Kilconquhar Loch and Church
Publisher: M. Wane & Co, Edinburgh
Google Street View (location)
Today’s Kilconquhar is dominated by the imposing Kilconquhar Parish Church which stands in its raised churchyard at the west end of the village’s main street. This is fitting, because it seems that the name and the origin of Kilconquhar both relate to the church. Placenames beginning “Kil” are usually associated with very early churches, and the name of Kilconquhar probably comes from the Gaelic Cill Conchubair meaning the church of Conquhar or Connacher. The theory is that an early Christian missionary of Irish origin established a chapel here, perhaps in the 600s, which over the centuries developed into the church known to have been bestowed on the convent in North Berwick in 1200.
Although Kilconquhar has effectively been built along the north shore of Kilconquhar Loch, it comes as a surprise to find that the loch is virtually inaccessible, even almost invisible, from the village. The sign outside the Kinneuchar Inn suggests the loch was once used for curling in winter, and these days it is a Site of Special Scientific Interest. It is also an oddly difficult stretch of water to discover much about.
This cruciform church was built between 1819 and 1821, adjacent to an earlier church (site 1232). It was designed by Richard Crichton and built by R and R Dickson. The church is situated on high ground in the centre of the village, overlooking Kilconquhar loch to the south. The graveyard, which is still in use, surrounds the church. The oldest stones are found around the old parish church to the east of the present church which it predates, and there are some interesting eighteenth century memorials towards the south east corner.

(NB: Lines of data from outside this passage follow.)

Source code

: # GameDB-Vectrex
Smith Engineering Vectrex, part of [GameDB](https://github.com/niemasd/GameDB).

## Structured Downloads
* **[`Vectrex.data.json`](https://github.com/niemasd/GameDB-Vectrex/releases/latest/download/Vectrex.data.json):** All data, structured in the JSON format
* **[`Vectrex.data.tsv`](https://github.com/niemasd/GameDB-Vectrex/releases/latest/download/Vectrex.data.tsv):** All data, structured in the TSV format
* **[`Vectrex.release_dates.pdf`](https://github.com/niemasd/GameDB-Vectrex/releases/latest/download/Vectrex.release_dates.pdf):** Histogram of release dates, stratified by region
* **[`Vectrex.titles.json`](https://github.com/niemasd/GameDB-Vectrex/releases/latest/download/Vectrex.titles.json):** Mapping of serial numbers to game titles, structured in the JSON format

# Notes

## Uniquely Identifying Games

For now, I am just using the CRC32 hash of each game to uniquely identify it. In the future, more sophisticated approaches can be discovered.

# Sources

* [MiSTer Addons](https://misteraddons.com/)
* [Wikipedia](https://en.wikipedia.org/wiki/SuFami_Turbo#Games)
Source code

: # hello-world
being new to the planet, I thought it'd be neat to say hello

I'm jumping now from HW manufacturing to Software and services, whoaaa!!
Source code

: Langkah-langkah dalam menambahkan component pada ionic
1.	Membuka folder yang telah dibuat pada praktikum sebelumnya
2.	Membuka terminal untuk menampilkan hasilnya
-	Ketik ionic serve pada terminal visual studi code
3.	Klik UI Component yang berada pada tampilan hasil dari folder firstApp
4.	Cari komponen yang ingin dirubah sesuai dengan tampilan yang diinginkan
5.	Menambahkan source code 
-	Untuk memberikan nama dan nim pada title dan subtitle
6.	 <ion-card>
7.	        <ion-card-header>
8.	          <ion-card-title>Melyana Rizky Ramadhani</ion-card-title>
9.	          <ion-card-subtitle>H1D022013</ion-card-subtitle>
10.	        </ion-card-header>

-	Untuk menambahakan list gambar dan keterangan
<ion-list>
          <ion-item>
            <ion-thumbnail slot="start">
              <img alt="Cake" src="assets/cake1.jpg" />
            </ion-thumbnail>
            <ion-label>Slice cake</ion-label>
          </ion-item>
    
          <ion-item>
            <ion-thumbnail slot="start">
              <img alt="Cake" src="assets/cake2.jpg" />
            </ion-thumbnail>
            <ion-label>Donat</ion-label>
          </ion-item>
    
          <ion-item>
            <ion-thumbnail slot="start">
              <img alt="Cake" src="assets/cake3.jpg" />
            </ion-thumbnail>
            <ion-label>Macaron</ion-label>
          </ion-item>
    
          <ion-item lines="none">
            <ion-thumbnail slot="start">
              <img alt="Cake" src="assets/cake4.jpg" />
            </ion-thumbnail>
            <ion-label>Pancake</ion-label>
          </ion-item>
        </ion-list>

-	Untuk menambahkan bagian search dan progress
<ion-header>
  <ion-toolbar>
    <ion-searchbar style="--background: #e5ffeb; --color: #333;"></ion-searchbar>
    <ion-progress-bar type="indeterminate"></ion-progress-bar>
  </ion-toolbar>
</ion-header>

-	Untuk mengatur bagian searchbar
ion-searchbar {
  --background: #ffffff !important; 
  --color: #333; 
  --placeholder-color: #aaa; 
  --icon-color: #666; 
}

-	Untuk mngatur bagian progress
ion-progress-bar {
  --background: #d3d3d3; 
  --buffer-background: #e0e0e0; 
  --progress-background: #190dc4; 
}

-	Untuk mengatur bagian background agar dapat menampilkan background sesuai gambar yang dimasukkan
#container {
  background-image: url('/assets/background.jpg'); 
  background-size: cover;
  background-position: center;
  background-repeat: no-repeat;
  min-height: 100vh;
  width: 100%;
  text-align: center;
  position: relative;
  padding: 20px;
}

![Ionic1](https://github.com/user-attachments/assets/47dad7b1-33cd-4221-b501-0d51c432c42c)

POWiS (Places of Worship in Scotland)
By 1818 the old Church was in need of repair and enlargement so it was decided to build a new church big enough to accommodate 900. The plan of the church being built at the time at Cockpen in the parish of Dalkeith was adopted and was not to cost more than £2500. The perspective view of the new Church from 1819 prepared by Messrs R & R Dickson, Edinburgh Architects can be seen in the Church’s North Hall. Before the building was completed the plans were enlarged to seat 1035 and the heritors were canny enough to save money by using as much of the old building as possible. They also needed to take down the old church as the space was needed to accommodate the new building. The building is a cruciform design with a clock and bell tower at the west end and was opened on 12th August 1821. It more or less came in on budget at £2761, the additional cost due to the changes to the design. In 1900 the chancel at the east end was added along with the organ, the communion tables and chairs.